Neue Saurierknochen in Tongrube gefunden

 

Erfolgserlebnis für die Saurierforscher in Frick: Innerhalb weniger Tage fanden sie über 70 Knochen eines Plateosaurus, der vor rund 210 Millionen Jahren hier lebte.

Knochenfund in der Tongrube Gruhalde (Foto: mz/hot) Knochenfund in der Tongrube Gruhalde (Foto: mz/hot)

Bereits in der ersten, im März 1985 erschienenen Ausgabe der Schriftreihe «Frick Gestern und Heute» verlieh Prof. Dr. Rieber vom Paläontologischen Institut an der Uni Zürich seiner Hoffnung Ausdruck, dass «bei weiteren Grabungen in der Tongrube Frick noch zusätzliche wertvolle Funde gelingen mögen». Und er ergänzte: «Der schönste Fund wäre natürlich ein bisher noch nicht bekannter Saurier, der dann die Kunde in alle Welt hinaus tragen könnte.»

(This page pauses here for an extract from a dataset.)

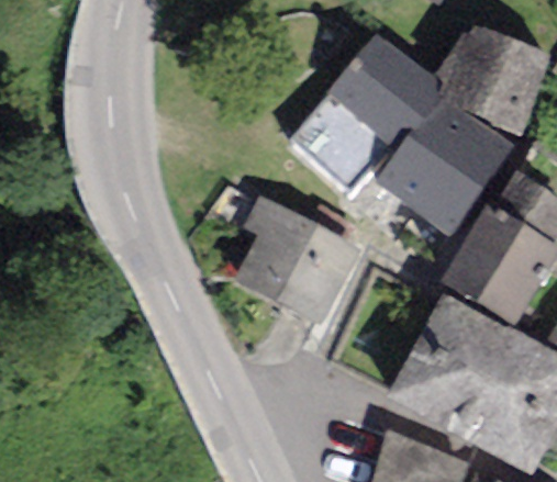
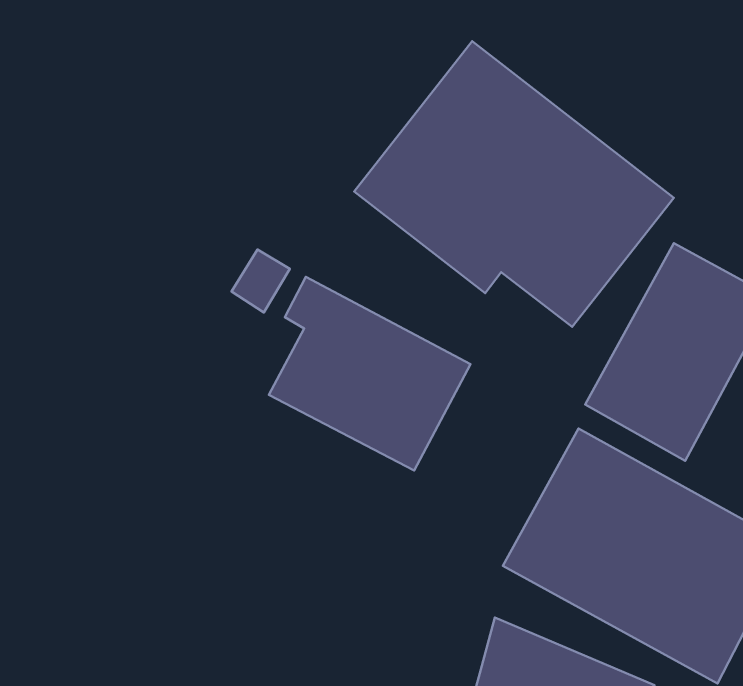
building: [443,20,549,122] -> none

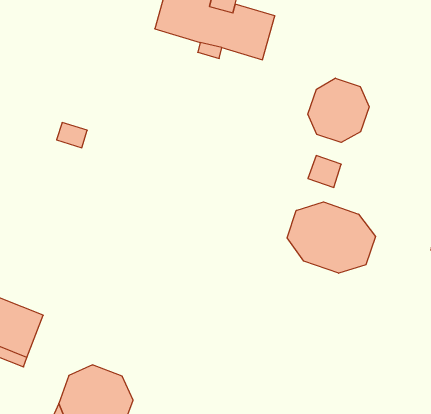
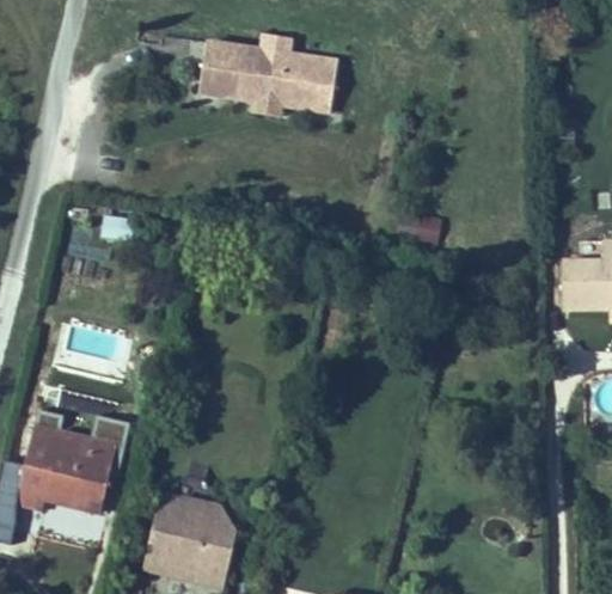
building: [308,78,369,142] -> none
building: [287,202,375,273] -> none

Dies erhofft sich natürlich auch der Leiter des derzeit in der Gruhalde im Einsatz stehenden Grabungsteams, der äusserst erfahrene und international anerkannte Meeresbiologe und Saurierforscher Ben Pabst aus Zürich, der zudem festhält, dass Frick «mit allergrösster Wahrscheinlichkeit der Ort in ganz Europa ist, der innerhalb eines solch kompakten Geländes am meisten Saurierknochen aufzuweisen hat».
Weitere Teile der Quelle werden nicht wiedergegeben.